A collection of Jamaican folktales gathers short animal and trickster narratives centered on the spider Anansi alongside tales about tigers, monkeys, goats, and birds. Stories account for curious animal traits, stage comic reversals, and probe themes of cunning, justice, and social order through episodic plots and origin motifs. The volume also presents riddles, dance and song materials, and field-recorded music, arranged in thematic sections that compile variants, brief notes, and folkloric context for each tale.

[Contents]

12. Grace before Meat. [Story]

The same story is told in Jekyll, 77. For the introduction, compare Tremearne, FL 21: 502, and many Berber trick stories, e.g. Basset 1: 1, 3; 2: 12, 18, 76, 87. A version from Henry Spence, the Bog song leader, exactly follows the Aesopic model of Grimm 75 discussed in Bolte u. Polívka 2: 119–121.

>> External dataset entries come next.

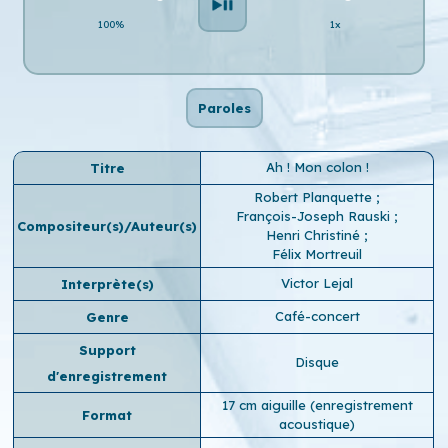
100%
1x
Paroles
Ah ! Mon colon !
Titre
Robert Planquette
;
François-Joseph Rauski
;
Compositeur(s)/Auteur(s)
Henri Christiné
;
Félix Mortreuil
Victor Lejal
Interprète(s)
Café-concert
Genre
Support
Disque
d'enregistrement
17 cm aiguille (enregistrement
Format
acoustique)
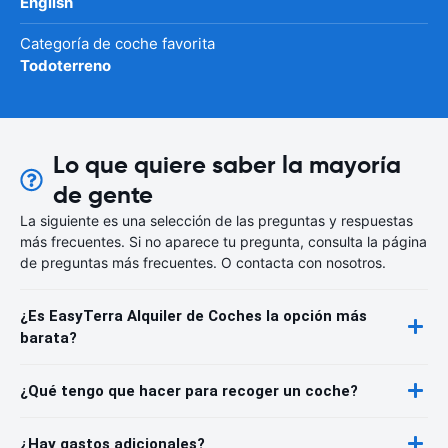
English
Categoría de coche favorita
Todoterreno
Lo que quiere saber la mayoría
de gente
La siguiente es una selección de las preguntas y respuestas
más frecuentes. Si no aparece tu pregunta, consulta la página
de preguntas más frecuentes. O contacta con nosotros.
¿Es EasyTerra Alquiler de Coches la opción más
barata?
¿Qué tengo que hacer para recoger un coche?
¿Hay gastos adicionales?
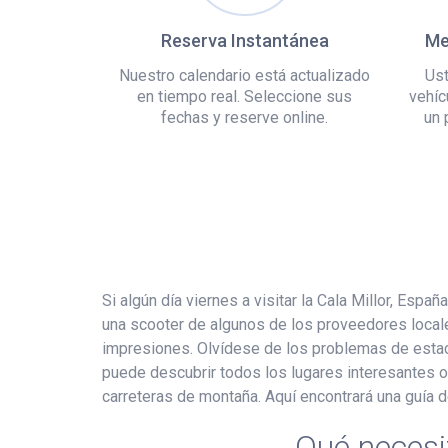
Reserva Instantánea
Me
Nuestro calendario está actualizado
Ust
en tiempo real. Seleccione sus
vehíc
fechas y reserve online.
un 
Si algún día viernes a visitar la Cala Millor, Es
una scooter de algunos de los proveedores locale
impresiones. Olvídese de los problemas de estaci
puede descubrir todos los lugares interesantes ocu
carreteras de montaña. Aquí encontrará una guía d
Qué necesi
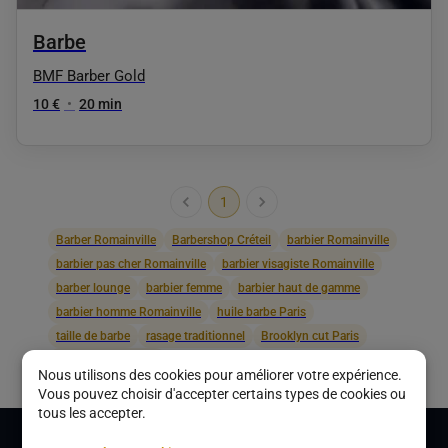
Barbe
BMF Barber Gold
10 €
•
20 min
1
Barber Romainville
Barbershop Créteil
barbier Romainville
barbier pas cher Romainville
barbier visagiste Romainville
barber lounge
barbier femme
barbier haut de gamme
barbier homme Romainville
huile barbe Paris
taille de barbe
rasage traditionnel
Brooklyn cut Paris
223 The Chirurgien
Nous utilisons des cookies pour améliorer votre expérience.
Vous pouvez choisir d'accepter certains types de cookies ou
tous les accepter.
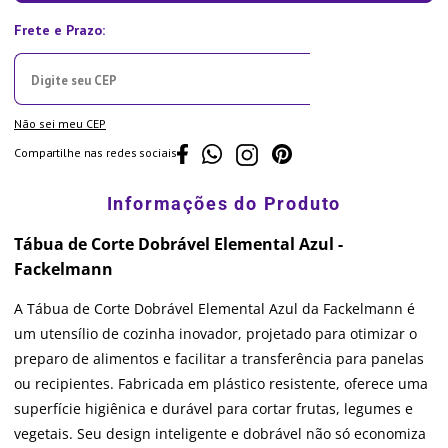
Não sei meu CEP
Compartilhe nas redes sociais
Tábua de Corte Dobrável Elemental Azul -
Fackelmann
A Tábua de Corte Dobrável Elemental Azul da Fackelmann é
um utensílio de cozinha inovador, projetado para otimizar o
preparo de alimentos e facilitar a transferência para panelas
ou recipientes. Fabricada em plástico resistente, oferece uma
superfície higiênica e durável para cortar frutas, legumes e
vegetais. Seu design inteligente e dobrável não só economiza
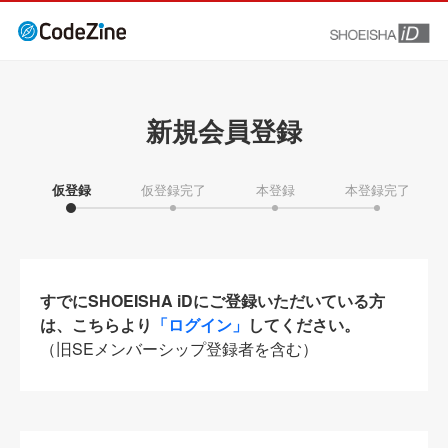
新規会員登録
仮登録
仮登録完了
本登録
本登録完了
すでにSHOEISHA iDにご登録いただいている方
は、こちらより
「ログイン」
してください。
（旧SEメンバーシップ登録者を含む）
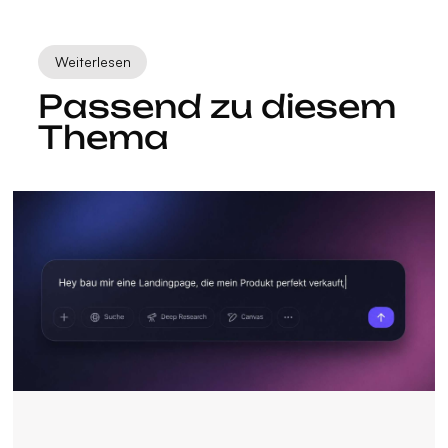
Weiterlesen
Passend zu diesem
Thema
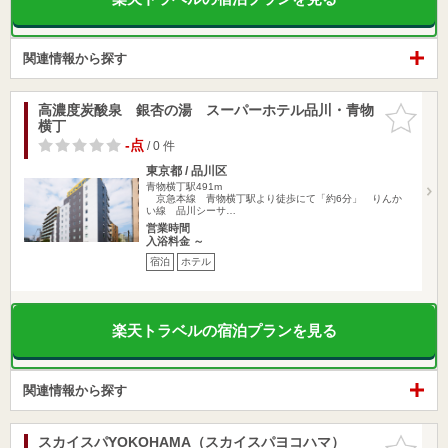
関連情報から探す
高濃度炭酸泉 銀杏の湯 スーパーホテル品川・青物
お気に入
横丁
りに追加
-点
/ 0 件
東京都 / 品川区
青物横丁駅491m
京急本線 青物横丁駅より徒歩にて「約6分」 りんか
い線 品川シーサ…
営業時間
入浴料金 ～
宿泊
ホテル
楽天トラベルの宿泊プランを見る
関連情報から探す
スカイスパYOKOHAMA（スカイスパヨコハマ）
お気に入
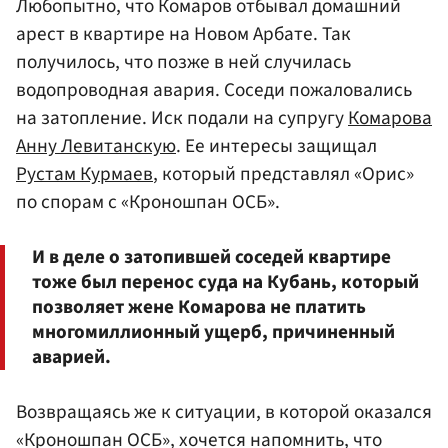
Любопытно, что Комаров отбывал домашний
арест в квартире на Новом Арбате. Так
получилось, что позже в ней случилась
водопроводная авария. Соседи пожаловались
на затопление. Иск подали на супругу
Комарова
Анну Левитанскую
. Ее интересы защищал
Рустам Курмаев
, который представлял «Орис»
по спорам с «Кроношпан ОСБ».
И в деле о затопившей соседей квартире
тоже был перенос суда на Кубань, который
позволяет жене Комарова не платить
многомиллионный ущерб, причиненный
аварией.
Возвращаясь же к ситуации, в которой оказался
«Кроношпан ОСБ», хочется напомнить, что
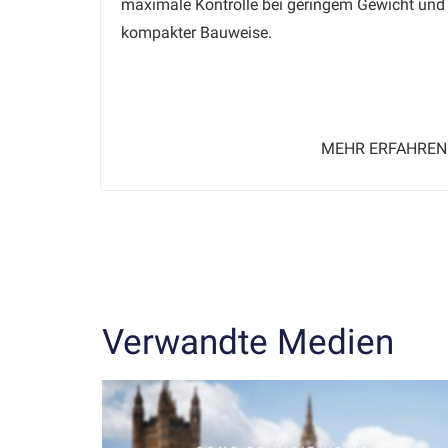
maximale Kontrolle bei geringem Gewicht und
kompakter Bauweise.
MEHR ERFAHREN
Verwandte Medien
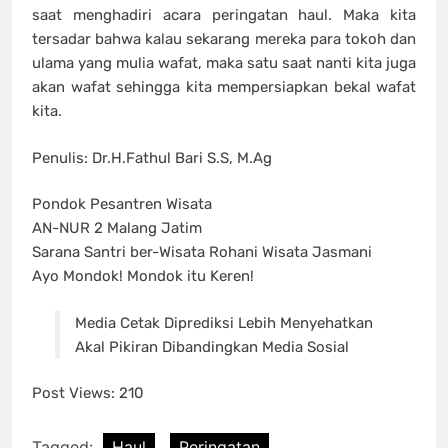
saat menghadiri acara peringatan haul. Maka kita
tersadar bahwa kalau sekarang mereka para tokoh dan
ulama yang mulia wafat, maka satu saat nanti kita juga
akan wafat sehingga kita mempersiapkan bekal wafat
kita.
Penulis: Dr.H.Fathul Bari S.S, M.Ag
Pondok Pesantren Wisata
AN-NUR 2 Malang Jatim
Sarana Santri ber-Wisata Rohani Wisata Jasmani
Ayo Mondok! Mondok itu Keren!
Media Cetak Diprediksi Lebih Menyehatkan
Akal Pikiran Dibandingkan Media Sosial
Post Views:
210
Tagged:
Haul
Peringatan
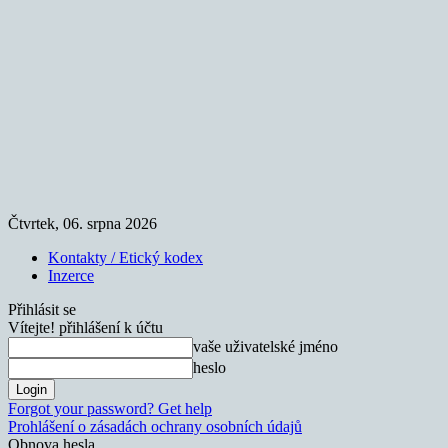
Čtvrtek, 06. srpna 2026
Kontakty / Etický kodex
Inzerce
Přihlásit se
Vítejte! přihlášení k účtu
vaše uživatelské jméno
heslo
Forgot your password? Get help
Prohlášení o zásadách ochrany osobních údajů
Obnova hesla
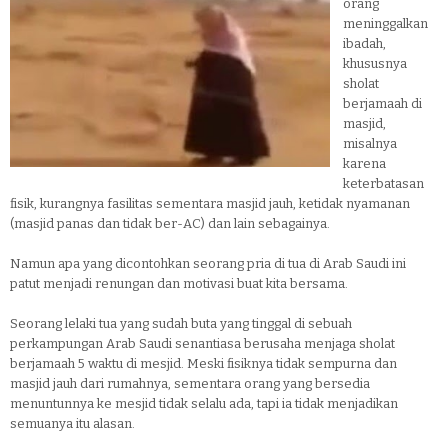
orang
meninggalkan
ibadah,
khususnya
sholat
berjamaah di
masjid,
misalnya
karena
keterbatasan
fisik, kurangnya fasilitas sementara masjid jauh, ketidak nyamanan
(masjid panas dan tidak ber-AC) dan lain sebagainya.
Namun apa yang dicontohkan seorang pria di tua di Arab Saudi ini
patut menjadi renungan dan motivasi buat kita bersama.
Seorang lelaki tua yang sudah buta yang tinggal di sebuah
perkampungan Arab Saudi senantiasa berusaha menjaga sholat
berjamaah 5 waktu di mesjid. Meski fisiknya tidak sempurna dan
masjid jauh dari rumahnya, sementara orang yang bersedia
menuntunnya ke mesjid tidak selalu ada, tapi ia tidak menjadikan
semuanya itu alasan.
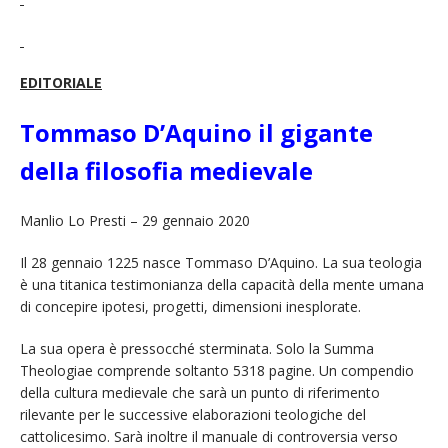
EDITORIALE
Tommaso D’Aquino il gigante
della filosofia medievale
Manlio Lo Presti – 29 gennaio 2020
Il 28 gennaio 1225 nasce Tommaso D’Aquino. La sua teologia
è una titanica testimonianza della capacità della mente umana
di concepire ipotesi, progetti, dimensioni inesplorate.
La sua opera è pressocché sterminata. Solo la Summa
Theologiae comprende soltanto 5318 pagine. Un compendio
della cultura medievale che sarà un punto di riferimento
rilevante per le successive elaborazioni teologiche del
cattolicesimo. Sarà inoltre il manuale di controversia verso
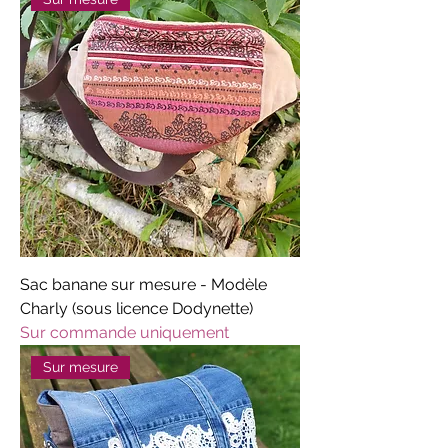
Sac banane sur mesure - Modèle
Charly (sous licence Dodynette)
Sur commande uniquement
Sur mesure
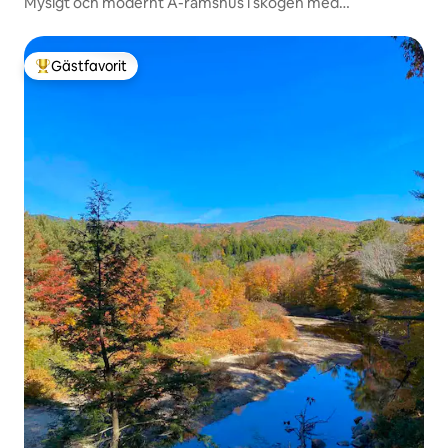
Mysigt och modernt A-ramshus i skogen med
BUBBELPOOL
Gästfavorit
Populär gästfavorit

De Fox ax de cat how much trick him got. Puss say, “I have one.” De Fox say him have ten time ten. So one day Dog start de Cat an’ de Fox. So after [240]de Cat run fe de tree, never miss de tree at all, run to de top an’ sit down look upon Fox now an’ de dog. An’ all de trick de Fox got, de Dog ketch him.

For Monkey’s helping Tiger out of the hole and Tiger’s ingratitude, compare Tremearne, FL 21: 362.

For the escape by saying grace, compare: Bleek, 23; Jones, 109–110; Harris, Nights, 152–153 and see number 59b.